An archeologist likes to fantasize about vast treasure houses of looted antiquities in the deserts of Iraq or Syria, such ideas are merely "Fantasyland" according to trade representative Peter Tompa. Complete rubbish:
You can imagine too, can't you, the smiling Lebanese dealer shaking hands with the well-dressed man offering him some prime antiquities. The seller is an ISIL political officer, suave and well-groomed in a suit. The dealer is anticipating a good profit, he has some clients on his list (15000 people, you know) who he knows will be very interested in those Assyrian reliefs, no need to put them on open sale, he can sell directly.
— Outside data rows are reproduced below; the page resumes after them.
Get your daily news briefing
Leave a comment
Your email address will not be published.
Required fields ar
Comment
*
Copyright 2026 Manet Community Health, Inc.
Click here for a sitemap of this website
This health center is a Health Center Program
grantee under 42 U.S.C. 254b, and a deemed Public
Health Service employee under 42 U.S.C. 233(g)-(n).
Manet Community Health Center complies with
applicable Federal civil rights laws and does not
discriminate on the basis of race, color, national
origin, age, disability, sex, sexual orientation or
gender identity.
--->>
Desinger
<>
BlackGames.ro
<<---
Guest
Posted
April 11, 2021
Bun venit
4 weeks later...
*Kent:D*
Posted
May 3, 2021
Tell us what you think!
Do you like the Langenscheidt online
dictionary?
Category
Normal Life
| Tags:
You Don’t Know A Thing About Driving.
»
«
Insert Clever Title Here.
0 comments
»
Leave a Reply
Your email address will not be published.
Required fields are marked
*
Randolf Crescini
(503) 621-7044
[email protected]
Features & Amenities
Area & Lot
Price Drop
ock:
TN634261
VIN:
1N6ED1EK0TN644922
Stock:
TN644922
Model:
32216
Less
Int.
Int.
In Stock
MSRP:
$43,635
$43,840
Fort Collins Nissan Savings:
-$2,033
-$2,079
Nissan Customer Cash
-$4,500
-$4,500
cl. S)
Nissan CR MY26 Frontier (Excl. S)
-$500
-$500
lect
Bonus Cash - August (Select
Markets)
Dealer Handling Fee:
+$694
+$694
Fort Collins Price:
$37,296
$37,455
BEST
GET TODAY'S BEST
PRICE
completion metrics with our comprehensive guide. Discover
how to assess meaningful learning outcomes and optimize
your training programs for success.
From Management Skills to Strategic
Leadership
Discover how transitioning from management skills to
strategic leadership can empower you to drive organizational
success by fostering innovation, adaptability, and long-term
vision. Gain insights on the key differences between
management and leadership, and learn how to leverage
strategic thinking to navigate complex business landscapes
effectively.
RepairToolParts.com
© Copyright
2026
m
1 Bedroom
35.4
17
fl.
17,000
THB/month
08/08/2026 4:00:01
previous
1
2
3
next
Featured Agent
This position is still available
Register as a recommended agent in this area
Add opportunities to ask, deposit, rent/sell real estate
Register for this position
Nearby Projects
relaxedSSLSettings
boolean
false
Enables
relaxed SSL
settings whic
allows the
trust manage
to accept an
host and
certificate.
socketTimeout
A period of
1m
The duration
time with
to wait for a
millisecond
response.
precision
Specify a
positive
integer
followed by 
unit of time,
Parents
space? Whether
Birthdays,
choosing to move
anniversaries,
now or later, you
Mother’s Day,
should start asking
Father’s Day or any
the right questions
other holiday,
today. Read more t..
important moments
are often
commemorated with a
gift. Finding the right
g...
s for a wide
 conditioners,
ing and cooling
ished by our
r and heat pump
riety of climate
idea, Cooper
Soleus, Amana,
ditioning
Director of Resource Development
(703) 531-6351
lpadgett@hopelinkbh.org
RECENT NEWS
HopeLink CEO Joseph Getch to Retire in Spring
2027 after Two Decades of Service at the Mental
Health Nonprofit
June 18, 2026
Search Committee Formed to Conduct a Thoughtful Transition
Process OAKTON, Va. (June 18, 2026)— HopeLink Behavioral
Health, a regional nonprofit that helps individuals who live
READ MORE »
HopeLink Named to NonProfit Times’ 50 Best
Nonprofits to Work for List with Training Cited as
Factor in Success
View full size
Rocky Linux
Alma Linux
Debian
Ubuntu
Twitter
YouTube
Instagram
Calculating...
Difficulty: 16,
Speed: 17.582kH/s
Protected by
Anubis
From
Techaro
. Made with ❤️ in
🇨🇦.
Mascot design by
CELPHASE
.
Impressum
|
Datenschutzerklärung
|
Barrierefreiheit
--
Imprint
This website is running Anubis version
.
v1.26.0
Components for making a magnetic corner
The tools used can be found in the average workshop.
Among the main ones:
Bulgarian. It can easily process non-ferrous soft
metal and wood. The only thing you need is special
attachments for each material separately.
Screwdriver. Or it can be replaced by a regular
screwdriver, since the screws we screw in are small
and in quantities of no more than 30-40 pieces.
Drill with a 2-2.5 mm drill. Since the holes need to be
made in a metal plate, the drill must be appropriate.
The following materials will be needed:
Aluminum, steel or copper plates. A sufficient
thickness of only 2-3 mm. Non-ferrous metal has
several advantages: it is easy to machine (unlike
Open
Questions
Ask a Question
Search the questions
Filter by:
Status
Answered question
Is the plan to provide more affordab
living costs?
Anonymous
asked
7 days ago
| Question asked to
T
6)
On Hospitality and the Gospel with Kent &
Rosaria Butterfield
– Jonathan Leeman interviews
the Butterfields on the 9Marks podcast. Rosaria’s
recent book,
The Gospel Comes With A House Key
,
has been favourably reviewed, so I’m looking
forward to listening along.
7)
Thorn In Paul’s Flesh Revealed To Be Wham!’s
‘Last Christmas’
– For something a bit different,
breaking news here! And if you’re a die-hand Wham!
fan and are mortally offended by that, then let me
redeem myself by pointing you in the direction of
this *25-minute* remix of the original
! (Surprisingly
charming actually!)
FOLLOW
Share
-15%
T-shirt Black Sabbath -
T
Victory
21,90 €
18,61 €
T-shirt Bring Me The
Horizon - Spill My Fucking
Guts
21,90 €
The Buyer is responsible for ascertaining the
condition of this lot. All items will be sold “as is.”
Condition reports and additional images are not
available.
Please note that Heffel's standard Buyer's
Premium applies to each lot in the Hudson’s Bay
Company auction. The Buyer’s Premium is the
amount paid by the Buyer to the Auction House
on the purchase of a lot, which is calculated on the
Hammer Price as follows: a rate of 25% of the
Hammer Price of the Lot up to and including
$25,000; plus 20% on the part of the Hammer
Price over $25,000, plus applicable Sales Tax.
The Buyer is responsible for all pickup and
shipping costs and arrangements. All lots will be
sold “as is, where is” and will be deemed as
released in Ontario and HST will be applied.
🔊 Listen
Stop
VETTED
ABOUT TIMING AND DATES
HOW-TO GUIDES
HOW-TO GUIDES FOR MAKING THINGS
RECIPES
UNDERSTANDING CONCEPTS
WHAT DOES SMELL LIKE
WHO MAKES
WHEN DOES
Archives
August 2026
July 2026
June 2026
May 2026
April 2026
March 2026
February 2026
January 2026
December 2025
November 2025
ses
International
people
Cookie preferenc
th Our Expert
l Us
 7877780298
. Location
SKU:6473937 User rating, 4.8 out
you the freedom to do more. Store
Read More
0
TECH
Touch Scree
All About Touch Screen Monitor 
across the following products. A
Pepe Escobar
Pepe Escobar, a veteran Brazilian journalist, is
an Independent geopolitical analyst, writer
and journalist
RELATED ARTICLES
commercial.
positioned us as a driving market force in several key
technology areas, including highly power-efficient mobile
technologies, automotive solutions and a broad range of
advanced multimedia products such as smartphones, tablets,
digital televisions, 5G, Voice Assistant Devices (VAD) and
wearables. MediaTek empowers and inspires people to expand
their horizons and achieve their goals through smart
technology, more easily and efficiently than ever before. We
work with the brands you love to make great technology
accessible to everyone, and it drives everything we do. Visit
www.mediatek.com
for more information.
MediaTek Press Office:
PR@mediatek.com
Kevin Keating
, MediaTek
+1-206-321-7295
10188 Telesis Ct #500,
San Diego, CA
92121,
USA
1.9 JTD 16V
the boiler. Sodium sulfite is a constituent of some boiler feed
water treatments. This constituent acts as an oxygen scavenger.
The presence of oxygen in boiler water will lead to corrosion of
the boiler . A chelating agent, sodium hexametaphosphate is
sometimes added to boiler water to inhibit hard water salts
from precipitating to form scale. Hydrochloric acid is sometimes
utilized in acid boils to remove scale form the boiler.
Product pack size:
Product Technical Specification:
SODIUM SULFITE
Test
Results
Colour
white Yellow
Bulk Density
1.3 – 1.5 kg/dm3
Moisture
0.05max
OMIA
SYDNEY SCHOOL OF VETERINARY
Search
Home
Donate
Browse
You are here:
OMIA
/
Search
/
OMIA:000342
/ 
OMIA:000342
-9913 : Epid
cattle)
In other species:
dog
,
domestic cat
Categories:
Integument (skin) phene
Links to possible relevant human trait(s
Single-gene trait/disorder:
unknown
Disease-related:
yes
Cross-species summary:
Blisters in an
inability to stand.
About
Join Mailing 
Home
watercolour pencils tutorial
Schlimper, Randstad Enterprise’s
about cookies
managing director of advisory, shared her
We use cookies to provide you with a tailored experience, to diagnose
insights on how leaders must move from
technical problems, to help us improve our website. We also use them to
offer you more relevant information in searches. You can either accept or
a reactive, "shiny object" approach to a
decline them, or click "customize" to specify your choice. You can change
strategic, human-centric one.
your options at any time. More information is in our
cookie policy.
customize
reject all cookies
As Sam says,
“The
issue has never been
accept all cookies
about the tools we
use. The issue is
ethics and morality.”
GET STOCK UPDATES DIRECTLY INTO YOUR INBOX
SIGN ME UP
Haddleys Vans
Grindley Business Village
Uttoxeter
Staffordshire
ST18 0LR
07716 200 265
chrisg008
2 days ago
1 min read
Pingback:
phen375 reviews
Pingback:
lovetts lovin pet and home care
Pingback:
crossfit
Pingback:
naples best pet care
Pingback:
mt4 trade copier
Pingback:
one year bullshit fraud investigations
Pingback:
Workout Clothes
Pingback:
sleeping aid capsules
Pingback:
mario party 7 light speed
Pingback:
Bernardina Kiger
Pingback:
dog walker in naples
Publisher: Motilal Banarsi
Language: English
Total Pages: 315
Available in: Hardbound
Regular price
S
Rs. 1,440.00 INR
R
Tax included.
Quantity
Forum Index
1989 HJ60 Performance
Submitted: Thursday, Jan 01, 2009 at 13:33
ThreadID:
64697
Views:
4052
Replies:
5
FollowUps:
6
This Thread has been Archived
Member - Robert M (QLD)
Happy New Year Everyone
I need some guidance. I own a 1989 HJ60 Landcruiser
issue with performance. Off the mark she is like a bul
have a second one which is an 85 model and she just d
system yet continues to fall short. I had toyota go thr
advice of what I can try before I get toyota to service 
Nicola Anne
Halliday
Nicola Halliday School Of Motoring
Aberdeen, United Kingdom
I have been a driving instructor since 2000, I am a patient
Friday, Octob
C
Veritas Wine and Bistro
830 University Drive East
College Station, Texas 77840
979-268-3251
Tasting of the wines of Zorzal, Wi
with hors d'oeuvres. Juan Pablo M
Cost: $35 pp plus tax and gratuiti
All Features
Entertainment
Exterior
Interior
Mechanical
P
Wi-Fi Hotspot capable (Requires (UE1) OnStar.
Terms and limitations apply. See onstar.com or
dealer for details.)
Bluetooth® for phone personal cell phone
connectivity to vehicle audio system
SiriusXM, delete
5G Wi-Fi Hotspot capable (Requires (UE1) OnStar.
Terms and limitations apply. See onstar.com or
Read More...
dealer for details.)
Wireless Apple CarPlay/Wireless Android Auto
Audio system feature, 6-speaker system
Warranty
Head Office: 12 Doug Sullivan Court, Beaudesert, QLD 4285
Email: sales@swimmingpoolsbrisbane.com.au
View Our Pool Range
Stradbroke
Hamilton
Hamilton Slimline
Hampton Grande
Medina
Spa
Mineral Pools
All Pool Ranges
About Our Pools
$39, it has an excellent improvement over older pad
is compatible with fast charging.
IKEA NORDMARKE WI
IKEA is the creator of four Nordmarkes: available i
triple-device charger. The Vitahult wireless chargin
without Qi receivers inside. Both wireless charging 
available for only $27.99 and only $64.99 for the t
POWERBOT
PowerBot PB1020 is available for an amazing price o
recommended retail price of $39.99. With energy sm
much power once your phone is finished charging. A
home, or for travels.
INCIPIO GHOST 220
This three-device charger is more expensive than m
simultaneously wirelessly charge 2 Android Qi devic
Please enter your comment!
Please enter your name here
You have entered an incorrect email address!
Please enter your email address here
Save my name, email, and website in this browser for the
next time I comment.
The coins he can shift too, to America - nobody there asks any difficult questions. Plausible? You bet. Did it happen? Could have.Mr Tompa, a respected Washington cultural property lawyer addressed this same issue in an earlier post:
This red herring first appeared after the initial phase of the Second Gulf War in 2003-2004 to explain why a promised avalanche of looted Iraqi antiquities never surfaced in the United States and other Western markets. As of 2013, before the rise of ISIS, these stolen artifacts still had not appeared in quantity. Is it reasonable to assume [such] secret facilities exist in today's Iraq and Syria? Or, is it more reasonable to believe that no rational middle man would create such "cold storage" in a "hot war zone" where one bomb or mortar shell could easily turn a treasure house into dust.Most likely the archeologists themselves have got this stuff stashed away in their own private collections, caveat emptor.